Over recent years, statues have also been open targets. The apotheosis of this in the UK was perhaps when a statue of Winston Churchill in London’s Whitehall was humiliatingly boxed-up in 2020 to prevent it from being defaced during the height of the Black Lives Matter protests. Again in 2020, in Portland, US, a statue of President Lincoln, who abolished slavery by ratifying the Thirteenth Amendment to the Constitution, was torn down by BLM rioters.

These behaviours are sadly typical of the self-aggrandising and self-important solipsism of modern-day protesters.

For years, the Insulate Britain group has been gluing themselves to roads and buildings, endangering themselves and retarding people’s lives. In April this year, protesters glued themselves to courtroom furniture as they appeared before magistrates over charges relating to the disruption of traffic. Their actions turned the court into a farce. Ironically, the glue that some of these protesters used includes ones that are highly toxic to the environment

While the apparent aim of these people is some sort of cosmic justice, what their behaviour shows is a tremendous barrenness. To attack the Mona Lisa, a symbol of the Renaissance, and to attempt to profane the memories of Churchill, Lincoln, as well as many others, whose herculean efforts have ensured that the world had not gone down much darker paths, demonstrates how little these sullen activists know or care about humanity and its achievements. If history teaches us lessons, they have learned nothing. 

Their acts are ones that break what Edmund Burke famously wrote as the partnership between the dead, the living, and those yet to be born. It is a pact that makes up the foundation of a civilisation. 

Albert Camus remarked in his book The Rebel that, ‘If we believe in nothing, if nothing has any meaning and if we can affirm no values whatsoever, then everything is possible and nothing has any importance.’

These protesters seem to reflect this nihilism. For them, fanned by the zealotry equal to any absolutist religious movement, it is nothing to destroy the beautiful and the venerable. Consumed by their own perceived importance and self-righteousness, other people’s lives and struggles are equally negligible. 

Ironically, in many cases, these protesters seem not to know what they are protesting about. For instance, how many of the catastrophising environmentalists would know that in the past 30 odd years, new tree cover has exceeded deforestation by 2.24 million square kilometers, which is more than that of the areas of France and Germany combined and doubled? Not many I’ll wager. Regarding racism in the US, we know that a vast proportion of Americans, especially on the left, overestimate the number of unarmed Black men killed by police by several magnitudes. A study found that 44 per cent of liberals and 20 per cent of conservatives believe 1,000 or more unarmed black men were killed by police in the US in 2019, whereas the real figure is less than 30. 
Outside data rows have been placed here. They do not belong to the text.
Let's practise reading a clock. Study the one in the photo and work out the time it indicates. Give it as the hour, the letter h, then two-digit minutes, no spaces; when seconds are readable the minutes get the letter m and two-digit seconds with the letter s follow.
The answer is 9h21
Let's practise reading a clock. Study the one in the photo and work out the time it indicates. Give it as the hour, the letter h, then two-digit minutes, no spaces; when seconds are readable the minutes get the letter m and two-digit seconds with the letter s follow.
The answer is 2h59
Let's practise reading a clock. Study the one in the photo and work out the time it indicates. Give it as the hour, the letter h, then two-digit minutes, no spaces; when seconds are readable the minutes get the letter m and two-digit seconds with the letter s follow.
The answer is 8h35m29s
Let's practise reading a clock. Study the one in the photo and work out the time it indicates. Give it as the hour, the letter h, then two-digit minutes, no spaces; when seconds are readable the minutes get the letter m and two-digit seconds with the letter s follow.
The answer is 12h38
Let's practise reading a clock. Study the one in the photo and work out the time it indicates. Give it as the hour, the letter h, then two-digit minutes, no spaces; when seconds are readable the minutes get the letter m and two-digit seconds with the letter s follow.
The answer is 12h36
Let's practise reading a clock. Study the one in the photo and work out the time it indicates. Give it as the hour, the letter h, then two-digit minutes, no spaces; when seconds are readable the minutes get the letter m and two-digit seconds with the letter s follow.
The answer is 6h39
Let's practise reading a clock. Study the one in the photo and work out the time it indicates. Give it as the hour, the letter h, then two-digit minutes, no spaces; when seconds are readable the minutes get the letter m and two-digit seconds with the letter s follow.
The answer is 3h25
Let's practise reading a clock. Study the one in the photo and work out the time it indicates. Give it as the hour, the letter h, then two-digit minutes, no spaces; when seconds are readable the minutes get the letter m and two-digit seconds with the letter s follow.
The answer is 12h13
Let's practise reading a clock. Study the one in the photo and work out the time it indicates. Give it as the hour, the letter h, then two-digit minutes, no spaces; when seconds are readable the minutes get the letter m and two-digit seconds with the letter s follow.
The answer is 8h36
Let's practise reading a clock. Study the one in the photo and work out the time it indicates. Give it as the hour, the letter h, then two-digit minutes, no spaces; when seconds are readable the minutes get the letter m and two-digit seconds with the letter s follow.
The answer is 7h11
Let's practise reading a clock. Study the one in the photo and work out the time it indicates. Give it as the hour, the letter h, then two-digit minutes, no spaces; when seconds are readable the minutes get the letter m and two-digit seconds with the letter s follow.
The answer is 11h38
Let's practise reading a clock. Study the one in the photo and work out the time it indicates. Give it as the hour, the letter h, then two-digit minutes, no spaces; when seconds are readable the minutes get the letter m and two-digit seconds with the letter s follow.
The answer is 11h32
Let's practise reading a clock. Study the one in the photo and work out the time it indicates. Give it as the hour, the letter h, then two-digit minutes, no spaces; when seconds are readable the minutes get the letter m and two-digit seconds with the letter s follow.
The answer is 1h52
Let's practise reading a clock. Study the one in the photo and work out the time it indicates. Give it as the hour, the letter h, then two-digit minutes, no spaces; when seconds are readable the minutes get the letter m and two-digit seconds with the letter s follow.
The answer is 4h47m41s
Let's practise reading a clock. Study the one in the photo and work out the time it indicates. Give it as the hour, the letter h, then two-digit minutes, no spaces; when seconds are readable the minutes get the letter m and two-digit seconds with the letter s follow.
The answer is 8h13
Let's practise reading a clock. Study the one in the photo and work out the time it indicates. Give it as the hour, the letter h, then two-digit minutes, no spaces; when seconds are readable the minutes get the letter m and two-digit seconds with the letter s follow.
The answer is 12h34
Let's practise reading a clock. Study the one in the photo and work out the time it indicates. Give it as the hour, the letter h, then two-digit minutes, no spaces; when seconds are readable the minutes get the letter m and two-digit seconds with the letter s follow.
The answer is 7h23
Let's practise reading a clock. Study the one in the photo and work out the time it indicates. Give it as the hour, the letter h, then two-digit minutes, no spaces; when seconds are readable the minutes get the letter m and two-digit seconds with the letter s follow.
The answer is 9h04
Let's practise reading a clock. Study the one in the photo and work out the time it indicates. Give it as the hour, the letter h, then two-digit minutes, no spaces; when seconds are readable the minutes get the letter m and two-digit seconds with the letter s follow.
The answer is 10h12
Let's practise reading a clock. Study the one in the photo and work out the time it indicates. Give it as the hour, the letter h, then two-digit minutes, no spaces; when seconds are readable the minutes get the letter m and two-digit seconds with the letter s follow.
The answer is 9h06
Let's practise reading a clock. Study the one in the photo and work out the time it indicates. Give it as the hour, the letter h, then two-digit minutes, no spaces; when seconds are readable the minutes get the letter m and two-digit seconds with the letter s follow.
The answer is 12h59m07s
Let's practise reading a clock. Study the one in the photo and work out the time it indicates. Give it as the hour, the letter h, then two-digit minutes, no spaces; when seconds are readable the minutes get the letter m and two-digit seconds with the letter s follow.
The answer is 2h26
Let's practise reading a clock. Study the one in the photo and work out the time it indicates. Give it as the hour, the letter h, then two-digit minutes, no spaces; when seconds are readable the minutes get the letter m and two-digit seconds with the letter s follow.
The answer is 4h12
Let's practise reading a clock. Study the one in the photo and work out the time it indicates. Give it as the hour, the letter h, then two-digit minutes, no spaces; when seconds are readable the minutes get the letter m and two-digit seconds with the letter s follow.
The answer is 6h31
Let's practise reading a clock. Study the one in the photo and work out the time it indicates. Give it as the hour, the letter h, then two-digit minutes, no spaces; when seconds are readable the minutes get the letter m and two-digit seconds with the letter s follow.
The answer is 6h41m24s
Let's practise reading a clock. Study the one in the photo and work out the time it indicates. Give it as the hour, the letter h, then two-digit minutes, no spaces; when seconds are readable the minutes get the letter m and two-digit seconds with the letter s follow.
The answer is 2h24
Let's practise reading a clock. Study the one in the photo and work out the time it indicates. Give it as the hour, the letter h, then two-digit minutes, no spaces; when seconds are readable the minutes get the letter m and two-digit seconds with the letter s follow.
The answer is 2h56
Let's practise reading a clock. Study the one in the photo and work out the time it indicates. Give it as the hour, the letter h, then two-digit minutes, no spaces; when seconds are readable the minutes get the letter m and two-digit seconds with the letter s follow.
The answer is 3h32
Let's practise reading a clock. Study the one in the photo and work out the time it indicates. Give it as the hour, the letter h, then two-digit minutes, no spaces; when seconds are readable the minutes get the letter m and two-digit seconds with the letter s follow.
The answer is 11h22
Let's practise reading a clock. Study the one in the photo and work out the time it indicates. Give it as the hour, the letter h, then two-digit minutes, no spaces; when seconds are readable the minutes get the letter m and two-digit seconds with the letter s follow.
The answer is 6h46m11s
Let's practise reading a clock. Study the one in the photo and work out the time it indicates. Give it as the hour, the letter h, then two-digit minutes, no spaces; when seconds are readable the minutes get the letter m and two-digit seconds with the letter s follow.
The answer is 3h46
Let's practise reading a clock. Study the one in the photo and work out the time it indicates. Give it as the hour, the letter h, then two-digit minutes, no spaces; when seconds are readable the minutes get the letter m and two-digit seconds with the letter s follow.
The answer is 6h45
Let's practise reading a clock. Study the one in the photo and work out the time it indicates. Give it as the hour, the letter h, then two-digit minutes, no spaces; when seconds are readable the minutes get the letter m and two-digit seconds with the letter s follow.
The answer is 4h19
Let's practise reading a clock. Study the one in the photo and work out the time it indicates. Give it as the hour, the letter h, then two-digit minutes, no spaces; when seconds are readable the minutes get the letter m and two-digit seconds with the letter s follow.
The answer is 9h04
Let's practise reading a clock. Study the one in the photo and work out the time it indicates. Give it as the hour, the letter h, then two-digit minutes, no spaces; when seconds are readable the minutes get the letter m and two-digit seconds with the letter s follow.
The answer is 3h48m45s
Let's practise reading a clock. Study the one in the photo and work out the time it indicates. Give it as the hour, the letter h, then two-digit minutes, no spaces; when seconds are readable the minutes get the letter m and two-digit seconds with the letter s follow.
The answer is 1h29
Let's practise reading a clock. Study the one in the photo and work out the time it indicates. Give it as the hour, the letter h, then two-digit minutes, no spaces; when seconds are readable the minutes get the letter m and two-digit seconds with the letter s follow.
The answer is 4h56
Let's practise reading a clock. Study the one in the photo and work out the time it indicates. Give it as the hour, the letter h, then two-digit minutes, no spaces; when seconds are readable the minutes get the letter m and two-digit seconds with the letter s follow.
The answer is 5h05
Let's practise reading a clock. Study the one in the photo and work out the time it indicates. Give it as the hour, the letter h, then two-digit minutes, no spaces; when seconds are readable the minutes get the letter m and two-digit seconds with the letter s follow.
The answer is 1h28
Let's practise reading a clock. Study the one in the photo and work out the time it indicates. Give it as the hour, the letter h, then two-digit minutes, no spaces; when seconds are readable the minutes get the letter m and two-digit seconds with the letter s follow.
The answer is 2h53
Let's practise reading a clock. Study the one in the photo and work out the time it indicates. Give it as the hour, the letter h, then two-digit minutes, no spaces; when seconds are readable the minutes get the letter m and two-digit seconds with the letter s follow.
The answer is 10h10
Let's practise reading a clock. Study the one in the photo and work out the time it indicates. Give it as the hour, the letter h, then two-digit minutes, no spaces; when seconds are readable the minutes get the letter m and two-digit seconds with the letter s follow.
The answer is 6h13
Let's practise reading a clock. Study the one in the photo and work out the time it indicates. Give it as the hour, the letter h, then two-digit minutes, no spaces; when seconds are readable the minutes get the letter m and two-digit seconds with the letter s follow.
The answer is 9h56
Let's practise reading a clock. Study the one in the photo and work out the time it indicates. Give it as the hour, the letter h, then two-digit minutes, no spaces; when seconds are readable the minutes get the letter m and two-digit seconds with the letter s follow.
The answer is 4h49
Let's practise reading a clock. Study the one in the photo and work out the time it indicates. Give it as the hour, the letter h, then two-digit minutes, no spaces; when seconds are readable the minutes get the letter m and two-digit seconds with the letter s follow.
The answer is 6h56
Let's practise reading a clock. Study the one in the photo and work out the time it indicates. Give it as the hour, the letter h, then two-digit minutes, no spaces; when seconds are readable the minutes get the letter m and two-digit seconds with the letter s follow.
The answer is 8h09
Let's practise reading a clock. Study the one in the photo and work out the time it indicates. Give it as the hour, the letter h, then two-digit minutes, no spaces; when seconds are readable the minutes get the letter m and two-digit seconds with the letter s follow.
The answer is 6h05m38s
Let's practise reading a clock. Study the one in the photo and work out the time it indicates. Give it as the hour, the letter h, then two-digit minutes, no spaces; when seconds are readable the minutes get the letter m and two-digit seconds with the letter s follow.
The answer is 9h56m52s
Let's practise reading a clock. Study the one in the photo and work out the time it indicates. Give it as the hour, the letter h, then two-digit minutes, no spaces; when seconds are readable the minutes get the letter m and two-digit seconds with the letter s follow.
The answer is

In the 21st century, with 24-hour news and the world’s repository of knowledge in everyone’s hip pockets, you might expect people to be more wised-up. But in reality, many have become merely more cynical, whereas their scepticism is dulled, and their thinking is surrendered to media and education systems captured by ideology. 

This eternal weakness of the human species is what Thucydides noted in his History of the Peloponnesian Wars, where he wrote that, ‘Most people, in fact, will not take the trouble of finding out the truth, but are much more inclined to accept the first thing they hear.’

As a society, we must exculpate ourselves from this flaw, and take responsibility of our minds once more. And the way to do this is through civilised discourse, not barbaric iconoclasm.